Melody Beattie is the author of over a dozen other books, such as Beyond Codependency, The Language of Letting Go, The Lessons of Love and her 2006 release from Hazelden entitled "The Grief Club."

Rather like Bill Wilson's Alcoholics Anonymous five decades earlier, Beattie's early work took the previously complex object relations and interpersonal theories of people like Heinz Kohut, Wilfred Bion and Otto Kernberg and put them in language people could easily grasp.

Her Codependent No More and Beyond Codependency also re-phrased many of the notions expressed in the Al-Anon 12 Step movement into more modern language, and made the notion of addiction to a person (who was addicted to a substance or a behavioral process) part of the western cultural lexicon.

Codependent No More had been preceded by professional literature like Timmen Cermak's Diagnosing and Treating Co-Dependence, but truly put the concept on the map, as well as providing the first "big book" for a new, and very fast-growing 12 Step take-off on AA called Co-Dependents Anonymous. "CoDA" now has a conference-approved (official), AA-like, "big book" of its own.
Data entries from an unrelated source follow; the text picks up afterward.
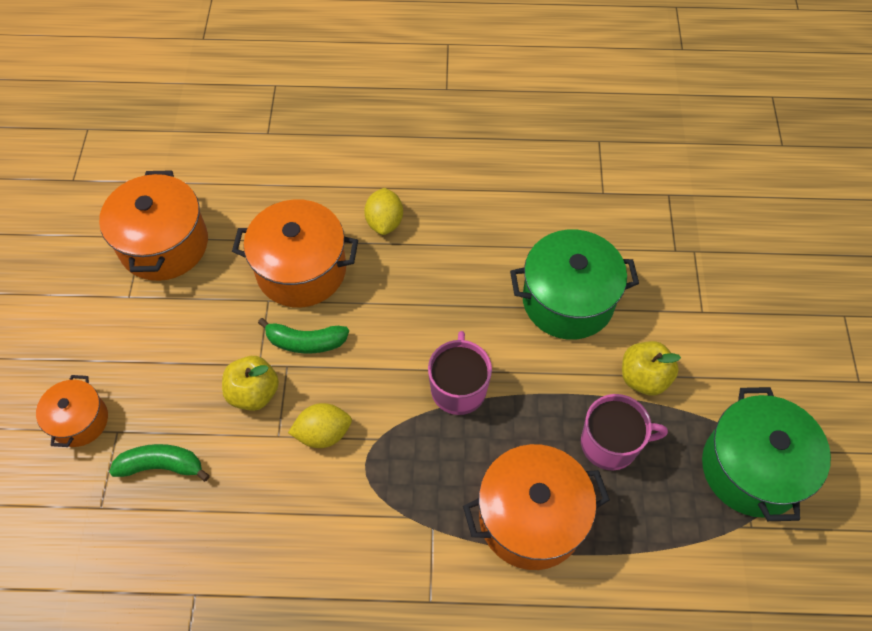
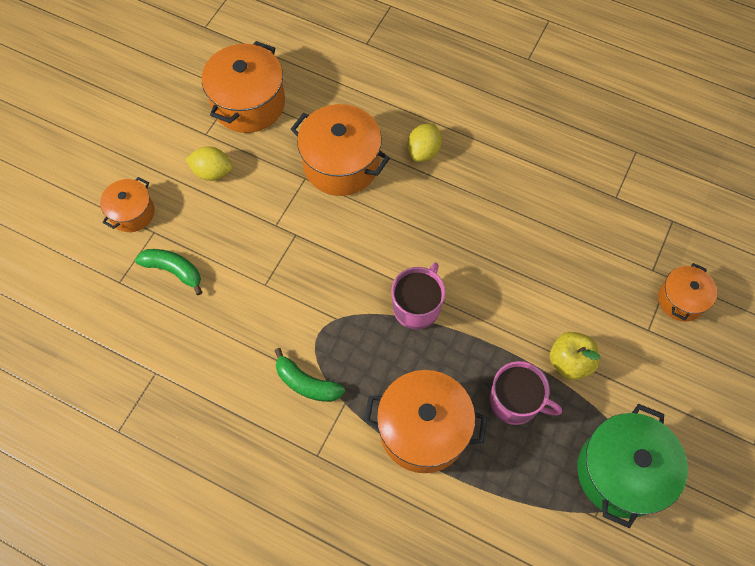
camera: 25 degrees right, 5 degrees up
yellow apple [222,356,279,411] -> none
green banana [258,318,349,354] -> green banana moved to [274,348,345,402]
yellow lemon [288,403,352,448] -> yellow lemon moved to [185,146,233,181]
green pot [510,230,639,340] -> none
none -> orange pot [658,263,717,321]

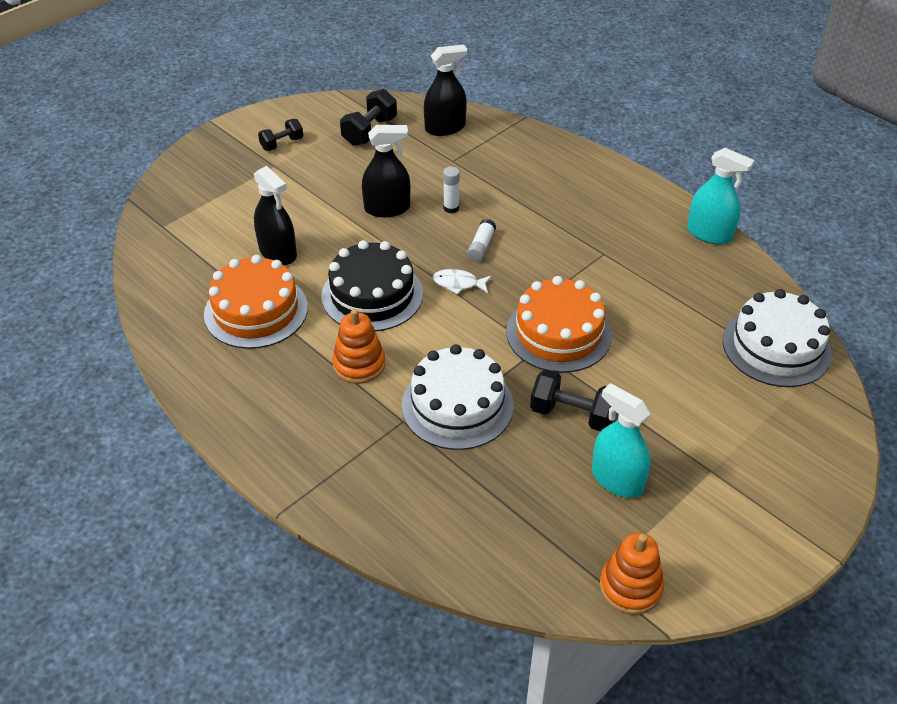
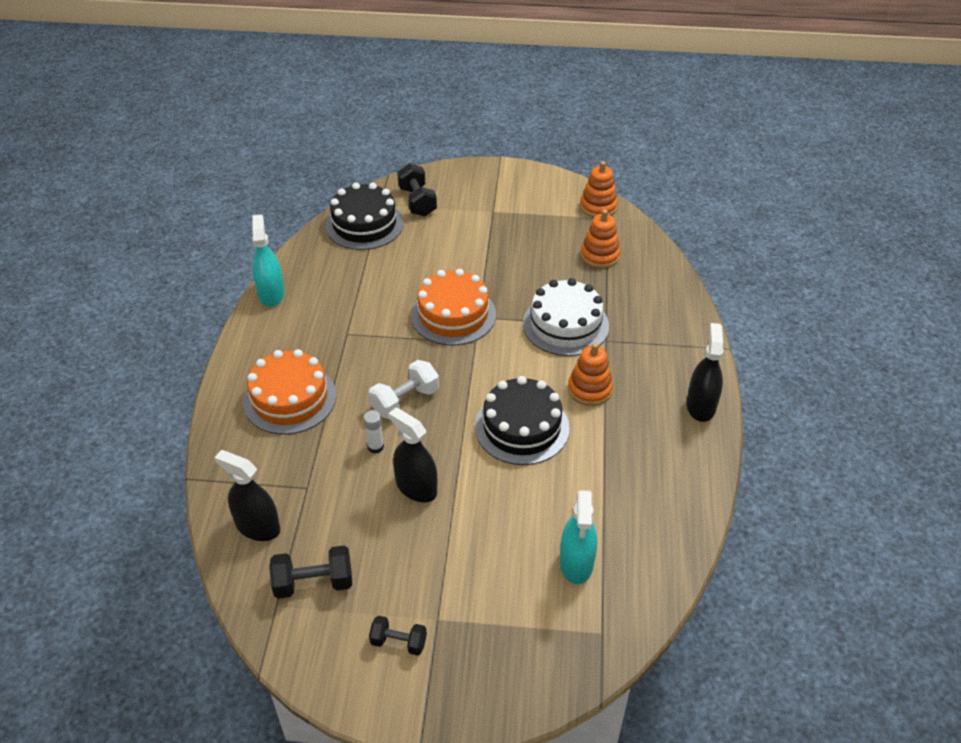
camera: 130 degrees left, 0 degrees up
orange cake [204,255,308,349] -> orange cake moved to [243,349,336,435]
black spray bottle [254,166,297,265] -> black spray bottle moved to [687,323,724,422]
white fish [433,269,492,295] -> none
white glue stick [467,219,496,262] -> white dumbbell [369,360,439,419]
black dumbbell [530,369,616,431] -> black dumbbell moved to [397,163,437,217]
turquoise spray bottle [592,383,651,498] -> turquoise spray bottle moved to [560,490,597,584]
white cake [722,289,832,387] -> black cake [325,183,404,250]
none -> orange stacking toy [581,210,620,268]

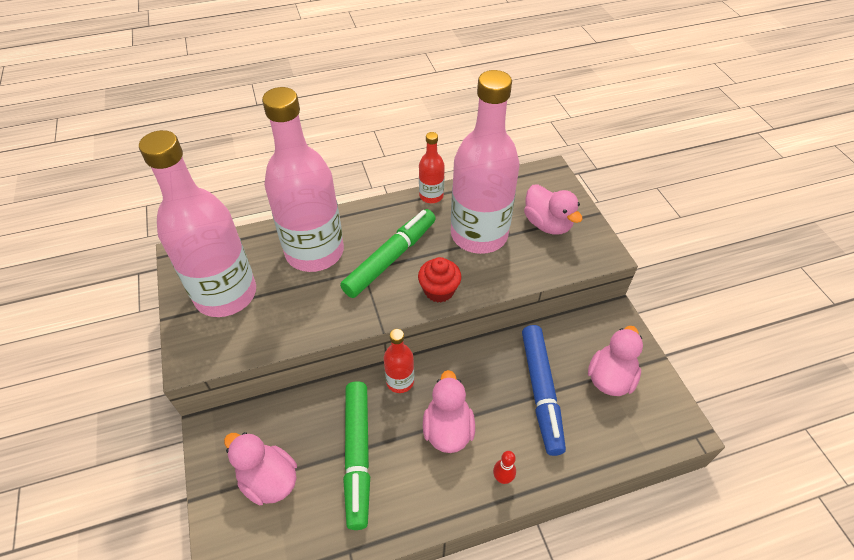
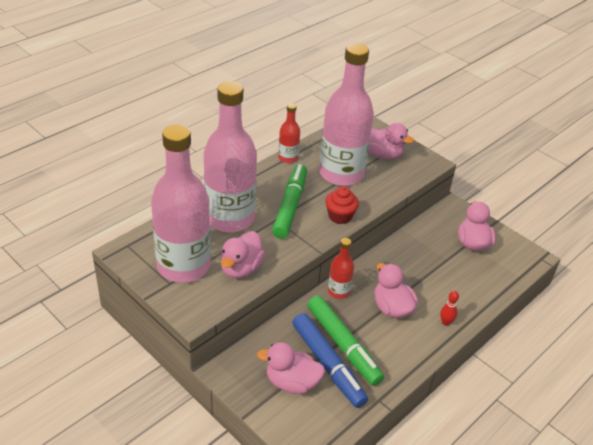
camera: 30 degrees left, 10 degrees down
blue marker [522,325,566,456] -> blue marker moved to [293,313,368,408]
none -> pink duck [221,231,265,278]

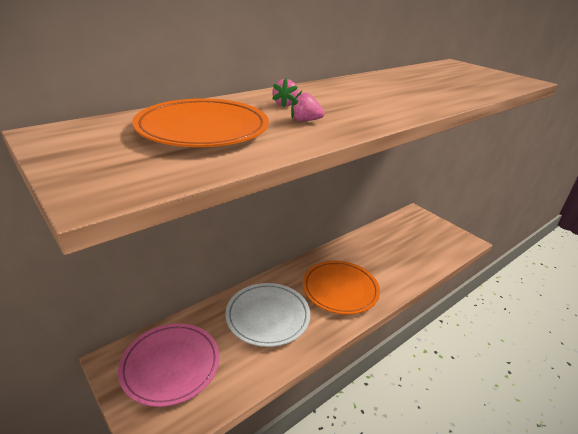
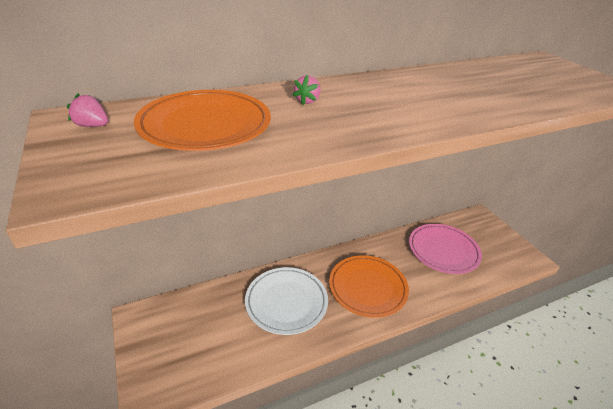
camera: 15 degrees right, 5 degrees up
pink plate [118,323,219,407] -> pink plate moved to [409,224,482,274]
pink strawberry [291,91,325,121] -> pink strawberry moved to [67,93,108,127]

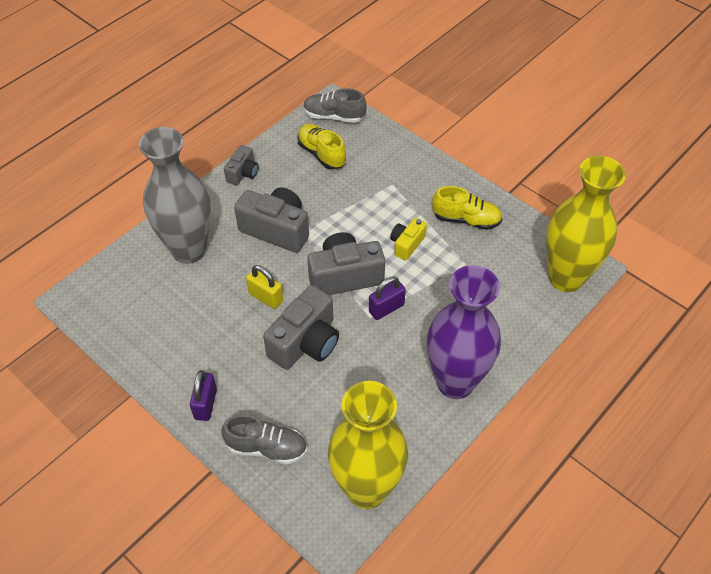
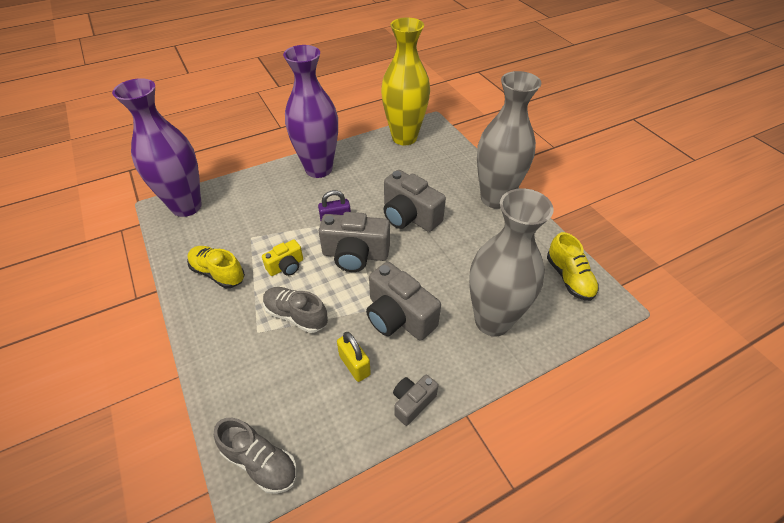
camera: 160 degrees left, 5 degrees down
purple padlock [190,370,217,421] -> grey vase [477,71,541,209]
grey shoe [222,415,307,465] -> grey shoe moved to [263,287,328,333]
yellow padlock [246,265,283,309] -> yellow padlock moved to [337,332,371,382]
grey camera [263,285,339,370] -> grey camera turned 105 degrees counterclockwise [383,170,446,232]
yellow shoe [297,124,346,169] -> yellow shoe moved to [547,232,599,301]
yellow vase [546,156,626,292] -> purple vase [112,78,202,217]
Beattie's works continue to be staples in the CoDA meeting rooms, however.

Unlike Bill Wilson, who gave his hugely influential work away without compensation beyond his comparatively meager stipend as AA's paid major domo for several decades, Beattie has made millions as an author and lecturer. This has troubled purists in the 12 Step world.

Nevertheless, Co-Dependents Anonymous (the organization) has influenced well over a million people, and is increasingly "prescribed" by members of the professional mental health community as a self-help adjunct treatment for marital, family of origin and other relationship difficulties well beyond involvement with practicing substance or process abusers.